Peled’s tone is big and throbbing in dramatic parts, but he also scales it back for introspective passages, restricting vibrato at breathtaking transitional moments. He inhabited a full range of moods, from the restless opening to the graceful poise in the middle, to the return of the restless material at the end. It is surprising that a player of such vivid presence is not better known, for his performance was the equal of many more famous names, and Brunet and the orchestra interacted freshly with him, establishing a genuine dialogue. The cellist followed with an encore of the ‘Prayer’ from Ernest Bloch’s From Jewish Life.
Even rarer is Saint-Saëns’s Second Symphony, also in A minor. It made a wonderful companion to the concerto, and like the Fanny Mendelssohn overture, it deserves to be heard more often. Some minor flaws aside (presumably what held it back), and though it remarkably predates Saint-Saëns’s famous ‘Organ’ Symphony by twenty-five years, it is recognizably the work of the same hand.

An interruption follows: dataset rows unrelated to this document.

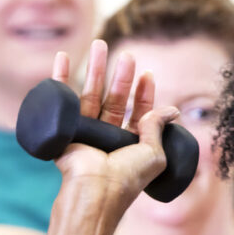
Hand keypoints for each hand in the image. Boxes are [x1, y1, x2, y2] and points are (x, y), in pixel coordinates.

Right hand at [50, 40, 178, 210]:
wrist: (95, 191)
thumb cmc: (127, 178)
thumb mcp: (154, 154)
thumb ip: (158, 128)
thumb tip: (172, 111)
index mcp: (129, 146)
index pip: (138, 113)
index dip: (143, 94)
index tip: (147, 74)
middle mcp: (107, 139)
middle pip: (114, 100)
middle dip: (120, 77)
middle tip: (127, 55)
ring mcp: (85, 134)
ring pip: (91, 95)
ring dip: (95, 69)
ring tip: (100, 44)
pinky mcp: (64, 130)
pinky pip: (62, 99)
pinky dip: (61, 78)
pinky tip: (63, 57)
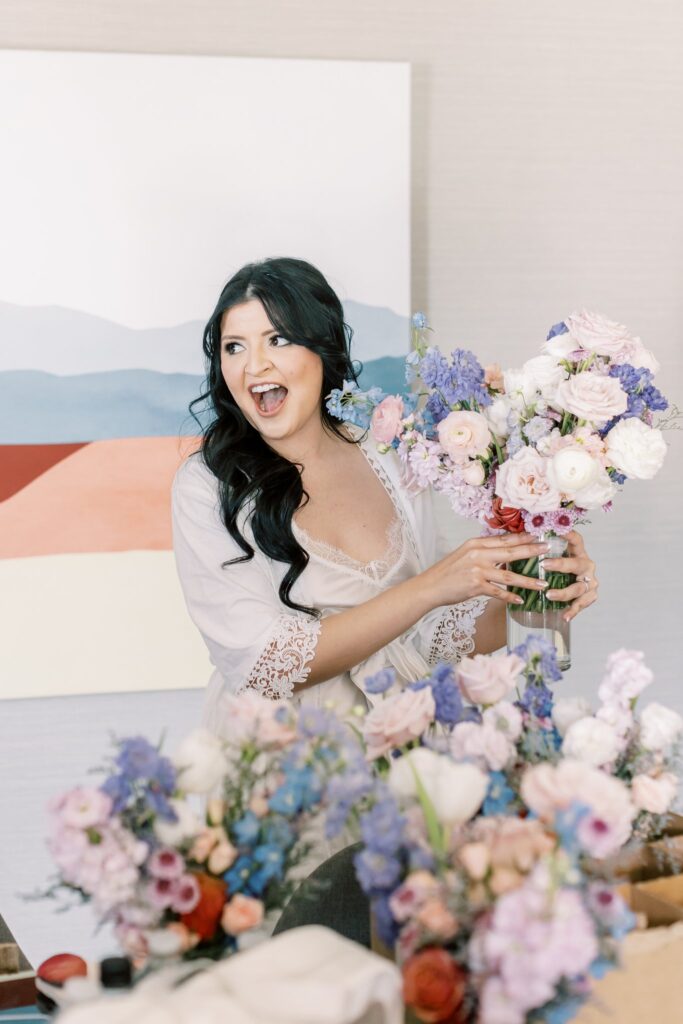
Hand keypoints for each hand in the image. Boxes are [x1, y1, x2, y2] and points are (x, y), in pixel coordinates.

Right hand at [423, 532, 551, 608]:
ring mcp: (477, 570)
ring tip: (543, 583)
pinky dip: (510, 597)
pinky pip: (498, 591)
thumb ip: (483, 551)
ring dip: (528, 580)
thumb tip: (504, 552)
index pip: (504, 538)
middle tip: (548, 550)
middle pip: (511, 552)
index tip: (539, 536)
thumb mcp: (464, 554)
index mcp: (476, 543)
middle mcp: (478, 554)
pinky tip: (521, 600)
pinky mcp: (476, 586)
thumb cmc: (447, 572)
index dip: (523, 537)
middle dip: (532, 551)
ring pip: (509, 574)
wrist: (430, 586)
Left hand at [543, 529, 597, 621]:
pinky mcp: (590, 595)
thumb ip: (539, 549)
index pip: (576, 540)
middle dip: (561, 564)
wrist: (572, 585)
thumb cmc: (557, 568)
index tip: (557, 530)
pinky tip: (565, 616)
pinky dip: (573, 610)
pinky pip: (582, 604)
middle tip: (544, 565)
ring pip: (579, 587)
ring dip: (564, 592)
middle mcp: (586, 565)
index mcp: (578, 552)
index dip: (568, 534)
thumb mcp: (551, 556)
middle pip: (577, 564)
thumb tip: (519, 538)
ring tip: (549, 595)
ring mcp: (590, 581)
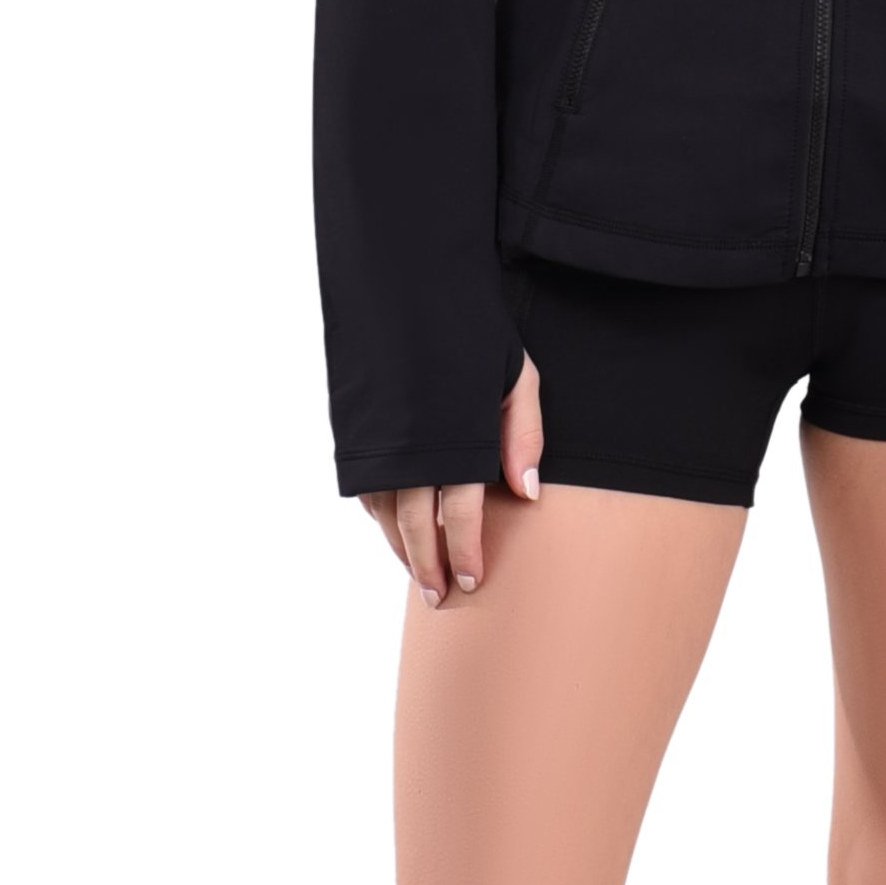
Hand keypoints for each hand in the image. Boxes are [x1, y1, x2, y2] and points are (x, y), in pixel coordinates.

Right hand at [357, 355, 545, 605]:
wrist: (406, 287)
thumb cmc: (470, 330)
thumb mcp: (514, 374)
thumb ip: (522, 434)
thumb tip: (528, 492)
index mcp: (452, 437)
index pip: (458, 513)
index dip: (464, 551)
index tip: (471, 581)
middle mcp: (409, 446)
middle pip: (415, 523)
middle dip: (428, 564)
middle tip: (439, 597)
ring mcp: (378, 440)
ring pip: (384, 511)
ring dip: (400, 548)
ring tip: (416, 576)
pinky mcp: (357, 433)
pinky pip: (366, 488)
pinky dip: (379, 516)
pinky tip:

Fastidiously classical, the composer’s second symphony nonetheless erupts in flamboyantly romantic exuberance time and time again, even when delivering a textbook-perfect fugue in the first movement.
Brunet sorted the textures to keep Saint-Saëns’s compulsive academic side from getting the upper hand over the forward propulsion of his ideas, and repeatedly found moments of scoring and melody that can only be described as delicious. Particularly charming was the third-movement Scherzo, which wore its Beethoven-via-Felix Mendelssohn influence lightly, capped by a most unusual subdued reprise, dispatched with a crisp final chord. The Finale was likewise beguiling, showing off the deft ensemble.
On paper, Zoltan Kodály’s Dances of Galánta might look like a strange conclusion for this concert, but including it was a stroke of brilliance: in the opening dance, there is a phrase that is a close cousin of a portion of the main theme of the Saint-Saëns concerto. Additionally, the expressive freedom of the Kodály — after the relative restrained, neo-classical romanticism of Mendelssohn and Saint-Saëns — was a delight. With swift and sure-footed assurance, Brunet and the ensemble made the most of the Hungarian composer’s bright orchestral colors, including a lovely clarinet solo played by Ellen Breakfield Glick.
Mark Sebastian Jordan
It was my privilege to attend the concert at St. Stan’s equally magnificent church. The music filled my soul.